Loss Modeling and Testing of 800-V DC Bus IGBT and SiC Traction Inverter Modules

This article investigates efficiency gains achieved using an 800-V dc bus and wide bandgap silicon carbide (SiC) semiconductors for a light-duty electric vehicle (EV), rather than an insulated-gate bipolar transistor (IGBT) inverter with a 400-V bus as is commonly used for EVs. Analytical inverter loss models with 600- and 1200-V IGBTs, and 1200-V hybrid SiC and 1200-V All-SiC semiconductors are incorporated into a Chevrolet Bolt EV model and simulated over standard drive cycles. Battery pack voltage variations throughout the drive cycles, as well as variations in junction temperature, resulted in a 16%–27% increased loss compared to fixed voltage and temperature assumptions.

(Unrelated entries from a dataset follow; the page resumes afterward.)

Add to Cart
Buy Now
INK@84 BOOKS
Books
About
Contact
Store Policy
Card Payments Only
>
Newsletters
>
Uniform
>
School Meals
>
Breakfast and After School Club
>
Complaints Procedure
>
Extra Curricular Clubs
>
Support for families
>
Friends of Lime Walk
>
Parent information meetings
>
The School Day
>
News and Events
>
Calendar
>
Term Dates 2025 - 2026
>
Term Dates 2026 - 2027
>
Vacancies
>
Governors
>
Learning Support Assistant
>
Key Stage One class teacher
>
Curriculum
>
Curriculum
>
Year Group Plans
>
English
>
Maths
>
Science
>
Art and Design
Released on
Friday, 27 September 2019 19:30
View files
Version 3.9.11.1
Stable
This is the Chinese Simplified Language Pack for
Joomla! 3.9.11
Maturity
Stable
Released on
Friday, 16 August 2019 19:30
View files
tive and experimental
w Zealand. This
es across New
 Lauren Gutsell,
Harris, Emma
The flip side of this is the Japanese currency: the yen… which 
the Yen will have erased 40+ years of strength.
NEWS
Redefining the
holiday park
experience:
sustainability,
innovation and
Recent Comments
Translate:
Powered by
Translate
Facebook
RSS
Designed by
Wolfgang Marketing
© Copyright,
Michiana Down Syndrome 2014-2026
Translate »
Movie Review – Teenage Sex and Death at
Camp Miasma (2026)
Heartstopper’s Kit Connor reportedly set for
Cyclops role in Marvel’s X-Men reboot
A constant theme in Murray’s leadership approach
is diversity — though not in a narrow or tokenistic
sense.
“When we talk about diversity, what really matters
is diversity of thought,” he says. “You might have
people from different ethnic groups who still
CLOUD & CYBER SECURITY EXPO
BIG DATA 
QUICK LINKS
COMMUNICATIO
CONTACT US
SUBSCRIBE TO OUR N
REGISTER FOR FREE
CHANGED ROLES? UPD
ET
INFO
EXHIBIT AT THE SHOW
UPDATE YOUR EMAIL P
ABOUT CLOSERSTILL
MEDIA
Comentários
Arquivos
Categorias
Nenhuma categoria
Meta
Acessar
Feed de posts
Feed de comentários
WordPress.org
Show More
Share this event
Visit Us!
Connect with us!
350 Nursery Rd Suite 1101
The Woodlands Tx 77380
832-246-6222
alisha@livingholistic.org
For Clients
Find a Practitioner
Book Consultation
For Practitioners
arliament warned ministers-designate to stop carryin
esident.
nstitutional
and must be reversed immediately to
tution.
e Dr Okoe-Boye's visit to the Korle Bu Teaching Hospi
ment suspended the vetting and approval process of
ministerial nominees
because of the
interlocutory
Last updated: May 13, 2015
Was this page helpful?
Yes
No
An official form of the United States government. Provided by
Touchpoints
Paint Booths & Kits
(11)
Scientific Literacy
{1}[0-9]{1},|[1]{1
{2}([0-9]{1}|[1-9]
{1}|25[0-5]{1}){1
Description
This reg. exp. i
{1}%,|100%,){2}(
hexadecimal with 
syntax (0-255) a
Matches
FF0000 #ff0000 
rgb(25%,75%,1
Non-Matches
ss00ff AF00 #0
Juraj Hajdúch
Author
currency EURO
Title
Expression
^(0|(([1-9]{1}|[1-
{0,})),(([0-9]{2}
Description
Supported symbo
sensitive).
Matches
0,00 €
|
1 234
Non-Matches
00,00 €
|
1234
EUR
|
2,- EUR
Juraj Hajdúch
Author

To validate the models, experimental testing was performed on a 1200-V IGBT inverter and a 1200-V SiC inverter both powering 160+-kW rated traction machines. The experimentally measured loss was typically within 100 W of the model, demonstrating its accuracy. Going from a 400- to 800-V dc bus with IGBTs, the EV range was modeled to increase 1.2%, while an 800-V bus and all-SiC inverter result in a range increase of 5.0%. An empirical loss model fit to measured inverter data shows the analytical model estimates range within 6 km.